Outlays in sector must cover lofty risk

The business groups of commercial banks planning to invest in digital asset businesses will have to keep sufficient capital reserves to handle possible risk, according to the central bank.

Bank of Thailand assistant governor for financial institutions policy group Roong Mallikamas made the remark at a seminar on digital assets held by Prachachart Turakij newspaper on Thursday.

As digital asset businesses have high levels of uncertainty, investment in them can cause a significant impact for banks, which have a duty to protect people's deposits. The central bank wants to emphasise consumer protection, she said.

The Bank of Thailand is drafting new rules to supervise bank investment in digital asset businesses, including digital exchanges, digital asset brokerages and dealers.

Banks are allowed to invest up to 3% of their total capital in digital asset businesses.

Banks' holding companies and subsidiaries can invest more than 3% of total capital in digital asset businesses, assuming they prepare adequate capital to handle the risk of such investment, according to the central bank.

If banks or their units invest in digital asset companies and can operate them and control risk in compliance with central bank conditions, the regulator would consider increasing the 3% ceiling on a case-by-case basis, she said.

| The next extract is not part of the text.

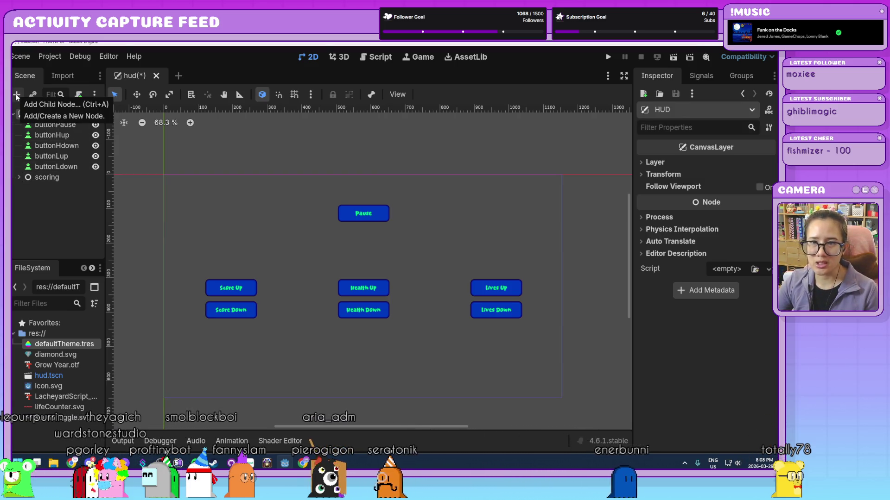
click(16, 94)
double_click(201, 270)
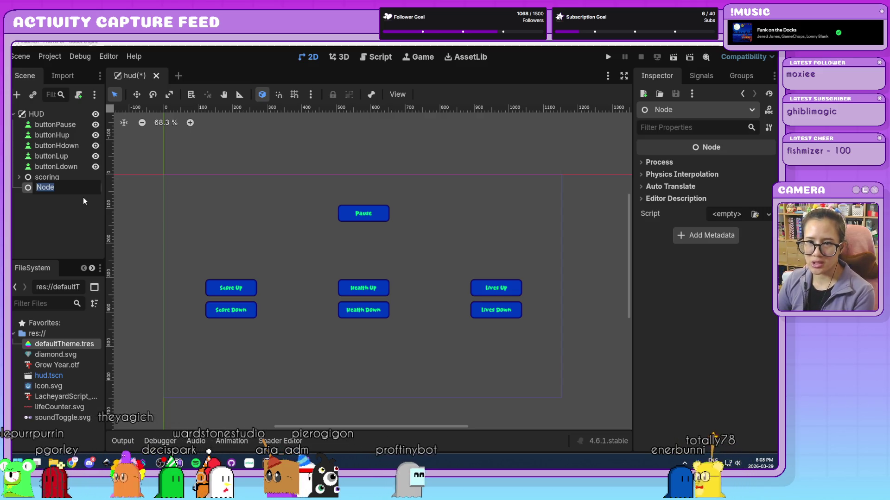
text(healthTr)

Mrs Roong said the 3% rate is a suitable level based on the risk and opportunity in the banking business. Large global commercial banks, such as JP Morgan, Citibank, Standard Chartered Bank and BNP Paribas have invested in such assets at an average of 7 billion baht, accounting for 0.43% of a bank's total capital, she said.

On Wednesday, the central bank announced guidelines for digital asset investment regulations governing commercial banks and their business groups. The central bank plans to hold public hearings about the regulations, which are expected to be implemented in the middle of this year.

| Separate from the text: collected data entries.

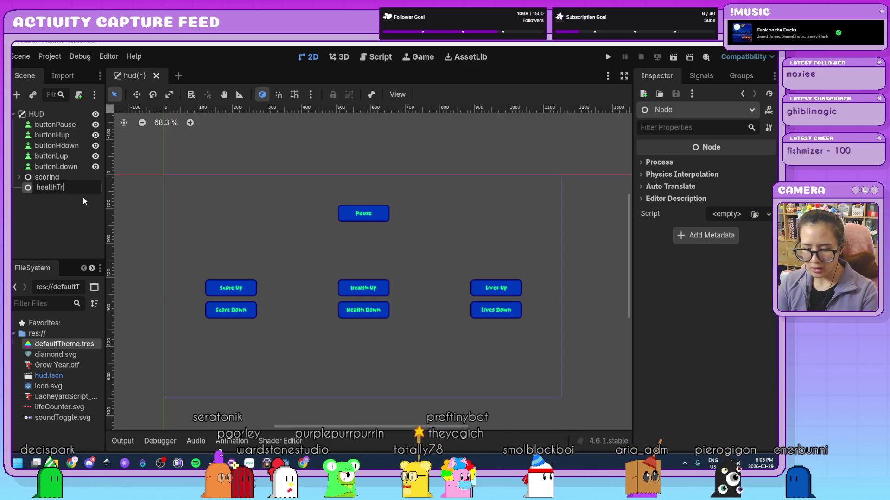
text(ing)
key(Return)
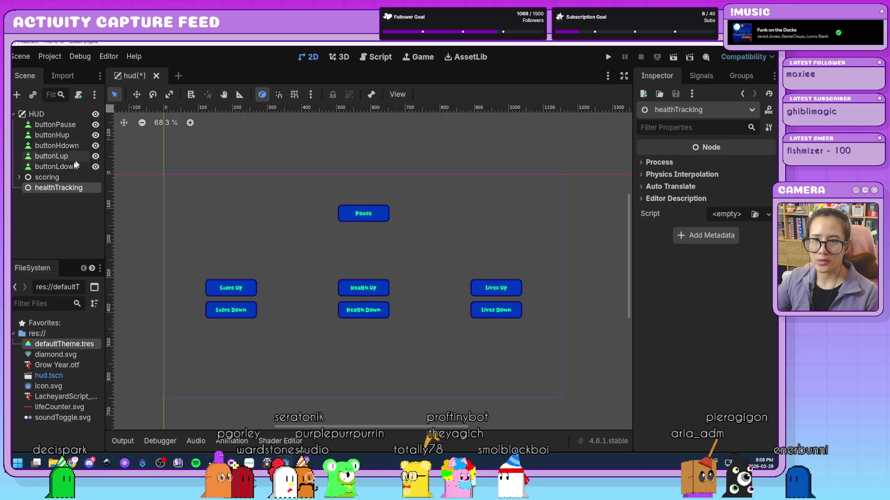
click(44, 135)
drag(60, 187, 60, 187)
drag(55, 135, 62, 177)
click(18, 166)
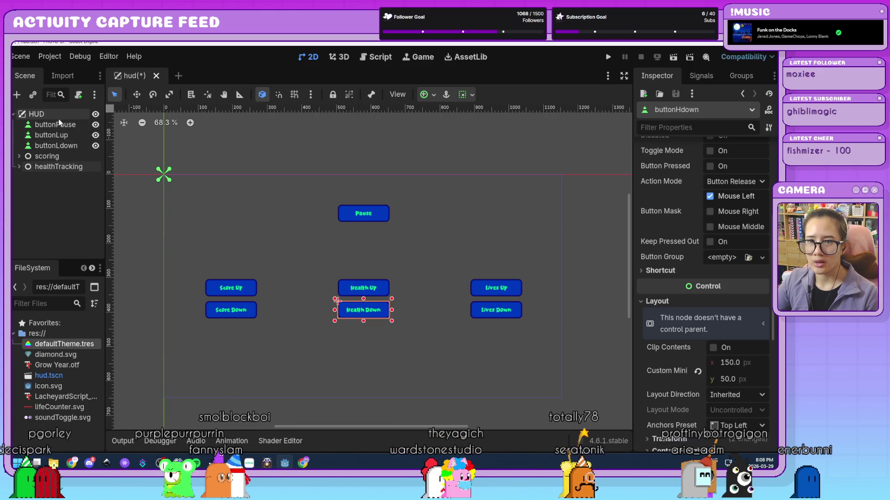
Step: Add a livesTracking Node under HUD holding the Lives buttons, collapse it and expand scoring
click(37, 114)
key(ctrl+a)
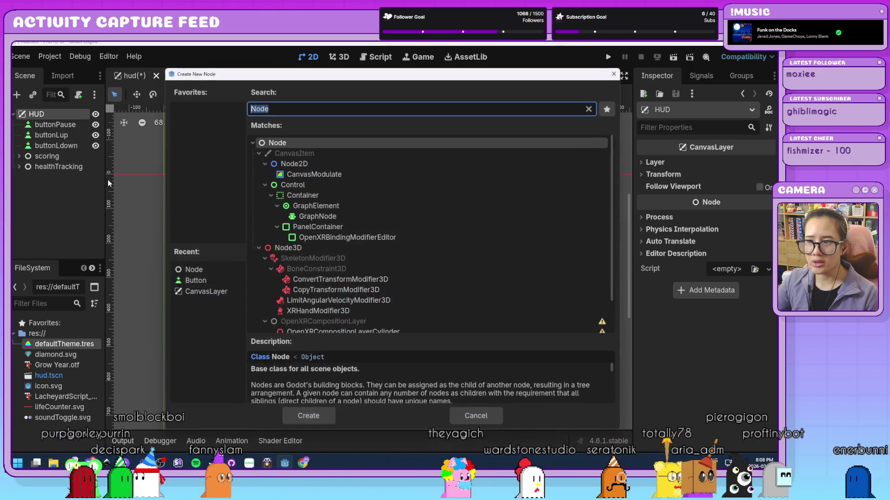
double_click(194, 269)
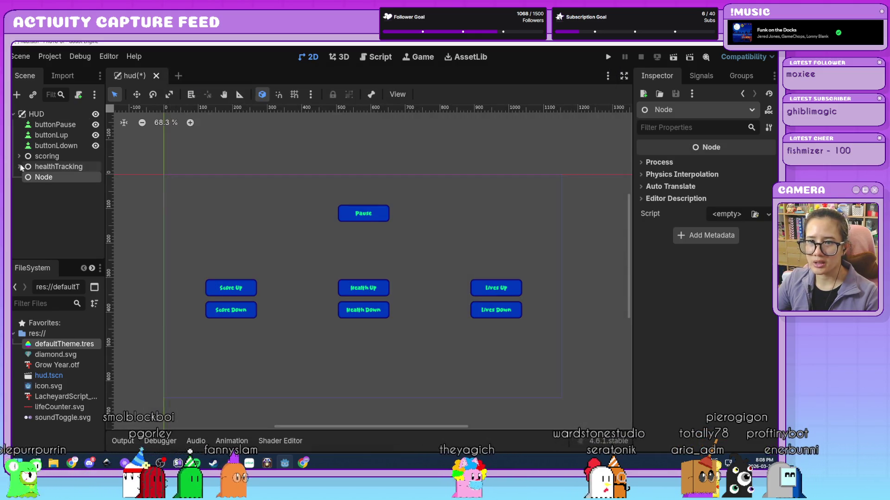
double_click(53, 178)
text(livesTr)
key(Return)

The central bank in collaboration with the Securities and Exchange Commission (SEC) held a media briefing on Thursday on the SEC prohibition on using digital assets as a means of payment for goods and services.

On Wednesday, the SEC announced a ban on using digital assets to pay for goods and services, effective from April 1, citing concerns over the country's financial stability, risks of cybertheft and losses from currency volatility.

Digital asset business operators and market participants said the SEC's move, though it may have a minimal impact on the fledgling local digital asset industry, will stunt innovation and kill long-term economic gains from adopting such payment systems.

According to the Bank of Thailand and the SEC, digital asset business operators must comply with the new rules within 30 days from April 1.

A lot of business operators have been broadening the scope of digital assets as payment under a partnership model or to expand an ecosystem.

The SEC also plans to hold a public hearing about utility token regulations in May before implementing rules later.

The central bank has been developing Central Bank Digital Currency (CBDC) for retail users and plans to test it in the Bank of Thailand's regulatory sandbox in the second half of this year. CBDC is a digital currency, not a digital asset.